• MATERIAL SUPPLIED

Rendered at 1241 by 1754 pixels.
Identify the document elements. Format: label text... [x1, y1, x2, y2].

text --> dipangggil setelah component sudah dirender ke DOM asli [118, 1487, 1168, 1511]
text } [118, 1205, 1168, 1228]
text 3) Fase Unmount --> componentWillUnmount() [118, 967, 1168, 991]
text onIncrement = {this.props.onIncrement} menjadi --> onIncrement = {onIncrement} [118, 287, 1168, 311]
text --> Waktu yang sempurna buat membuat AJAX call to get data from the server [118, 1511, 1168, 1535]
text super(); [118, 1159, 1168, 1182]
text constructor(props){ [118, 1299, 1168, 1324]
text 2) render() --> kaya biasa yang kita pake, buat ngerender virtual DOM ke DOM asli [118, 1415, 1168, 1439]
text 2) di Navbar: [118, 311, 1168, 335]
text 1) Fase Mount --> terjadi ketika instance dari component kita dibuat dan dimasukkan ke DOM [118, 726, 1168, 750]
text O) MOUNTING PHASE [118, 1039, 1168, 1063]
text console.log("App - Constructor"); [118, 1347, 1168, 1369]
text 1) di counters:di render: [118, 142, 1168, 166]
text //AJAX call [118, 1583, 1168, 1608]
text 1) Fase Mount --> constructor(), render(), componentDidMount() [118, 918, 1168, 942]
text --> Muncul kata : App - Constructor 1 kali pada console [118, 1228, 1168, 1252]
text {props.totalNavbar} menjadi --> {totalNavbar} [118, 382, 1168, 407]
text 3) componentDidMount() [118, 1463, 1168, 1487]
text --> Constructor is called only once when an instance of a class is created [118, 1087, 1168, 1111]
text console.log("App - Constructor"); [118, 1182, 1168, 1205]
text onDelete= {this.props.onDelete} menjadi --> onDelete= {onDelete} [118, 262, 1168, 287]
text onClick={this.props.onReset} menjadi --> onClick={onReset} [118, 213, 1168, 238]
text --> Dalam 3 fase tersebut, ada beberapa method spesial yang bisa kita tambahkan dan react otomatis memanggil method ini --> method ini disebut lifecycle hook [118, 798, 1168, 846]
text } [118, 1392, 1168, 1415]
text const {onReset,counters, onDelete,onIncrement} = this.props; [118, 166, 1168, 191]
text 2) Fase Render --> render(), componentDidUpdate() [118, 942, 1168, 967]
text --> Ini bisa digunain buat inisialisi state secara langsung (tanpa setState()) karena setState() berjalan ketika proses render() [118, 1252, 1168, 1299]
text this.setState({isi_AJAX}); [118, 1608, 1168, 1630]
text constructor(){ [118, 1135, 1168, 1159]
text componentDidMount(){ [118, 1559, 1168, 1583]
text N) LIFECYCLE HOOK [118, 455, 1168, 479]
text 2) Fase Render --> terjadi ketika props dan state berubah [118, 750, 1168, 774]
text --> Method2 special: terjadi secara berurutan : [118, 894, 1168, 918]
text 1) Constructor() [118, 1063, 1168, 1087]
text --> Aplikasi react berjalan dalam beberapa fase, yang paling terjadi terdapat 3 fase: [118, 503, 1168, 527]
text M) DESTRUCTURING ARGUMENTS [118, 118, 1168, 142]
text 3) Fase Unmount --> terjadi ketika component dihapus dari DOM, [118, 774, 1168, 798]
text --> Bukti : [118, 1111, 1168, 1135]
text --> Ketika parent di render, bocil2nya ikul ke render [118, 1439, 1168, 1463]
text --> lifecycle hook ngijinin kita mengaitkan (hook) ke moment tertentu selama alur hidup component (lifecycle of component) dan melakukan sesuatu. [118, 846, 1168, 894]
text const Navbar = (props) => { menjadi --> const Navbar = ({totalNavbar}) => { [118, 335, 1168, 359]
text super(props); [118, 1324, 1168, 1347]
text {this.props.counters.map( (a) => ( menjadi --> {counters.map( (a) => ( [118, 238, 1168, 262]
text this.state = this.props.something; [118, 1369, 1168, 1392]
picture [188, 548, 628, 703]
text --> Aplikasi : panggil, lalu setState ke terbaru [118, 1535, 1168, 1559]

• WRITTEN TASK
Rewrite all of the material above, changing every "menjadi" to "becomes" and leaving everything else untouched.

• RESULT OF THE TASK
Rendered at 1241 by 1754 pixels.
Identify the document elements. Format: label text... [x1, y1, x2, y2].

text --> dipangggil setelah component sudah dirender ke DOM asli [118, 1487, 1168, 1511]
text } [118, 1205, 1168, 1228]
text 3) Fase Unmount --> componentWillUnmount() [118, 967, 1168, 991]
text onIncrement = {this.props.onIncrement} becomes --> onIncrement = {onIncrement} [118, 287, 1168, 311]
text --> Waktu yang sempurna buat membuat AJAX call to get data from the server [118, 1511, 1168, 1535]
text super(); [118, 1159, 1168, 1182]
text constructor(props){ [118, 1299, 1168, 1324]
text 2) render() --> kaya biasa yang kita pake, buat ngerender virtual DOM ke DOM asli [118, 1415, 1168, 1439]
text 2) di Navbar: [118, 311, 1168, 335]
text 1) Fase Mount --> terjadi ketika instance dari component kita dibuat dan dimasukkan ke DOM [118, 726, 1168, 750]
text O) MOUNTING PHASE [118, 1039, 1168, 1063]
text console.log("App - Constructor"); [118, 1347, 1168, 1369]
text 1) di counters:di render: [118, 142, 1168, 166]
text //AJAX call [118, 1583, 1168, 1608]
text 1) Fase Mount --> constructor(), render(), componentDidMount() [118, 918, 1168, 942]
text --> Muncul kata : App - Constructor 1 kali pada console [118, 1228, 1168, 1252]
text {props.totalNavbar} becomes --> {totalNavbar} [118, 382, 1168, 407]
text 3) componentDidMount() [118, 1463, 1168, 1487]
text --> Constructor is called only once when an instance of a class is created [118, 1087, 1168, 1111]
text console.log("App - Constructor"); [118, 1182, 1168, 1205]
text onDelete= {this.props.onDelete} becomes --> onDelete= {onDelete} [118, 262, 1168, 287]
text onClick={this.props.onReset} becomes --> onClick={onReset} [118, 213, 1168, 238]
text --> Dalam 3 fase tersebut, ada beberapa method spesial yang bisa kita tambahkan dan react otomatis memanggil method ini --> method ini disebut lifecycle hook [118, 798, 1168, 846]
text } [118, 1392, 1168, 1415]
text const {onReset,counters, onDelete,onIncrement} = this.props; [118, 166, 1168, 191]
text 2) Fase Render --> render(), componentDidUpdate() [118, 942, 1168, 967]
text --> Ini bisa digunain buat inisialisi state secara langsung (tanpa setState()) karena setState() berjalan ketika proses render() [118, 1252, 1168, 1299]
text this.setState({isi_AJAX}); [118, 1608, 1168, 1630]
text constructor(){ [118, 1135, 1168, 1159]
text componentDidMount(){ [118, 1559, 1168, 1583]
text N) LIFECYCLE HOOK [118, 455, 1168, 479]
text 2) Fase Render --> terjadi ketika props dan state berubah [118, 750, 1168, 774]
text --> Method2 special: terjadi secara berurutan : [118, 894, 1168, 918]
text 1) Constructor() [118, 1063, 1168, 1087]
text --> Aplikasi react berjalan dalam beberapa fase, yang paling terjadi terdapat 3 fase: [118, 503, 1168, 527]
text M) DESTRUCTURING ARGUMENTS [118, 118, 1168, 142]
text 3) Fase Unmount --> terjadi ketika component dihapus dari DOM, [118, 774, 1168, 798]
text --> Bukti : [118, 1111, 1168, 1135]
text --> Ketika parent di render, bocil2nya ikul ke render [118, 1439, 1168, 1463]
text --> lifecycle hook ngijinin kita mengaitkan (hook) ke moment tertentu selama alur hidup component (lifecycle of component) dan melakukan sesuatu. [118, 846, 1168, 894]
text const Navbar = (props) => { becomes --> const Navbar = ({totalNavbar}) => { [118, 335, 1168, 359]
text super(props); [118, 1324, 1168, 1347]
text {this.props.counters.map( (a) => ( becomes --> {counters.map( (a) => ( [118, 238, 1168, 262]
text this.state = this.props.something; [118, 1369, 1168, 1392]
picture [188, 548, 628, 703]
text --> Aplikasi : panggil, lalu setState ke terbaru [118, 1535, 1168, 1559]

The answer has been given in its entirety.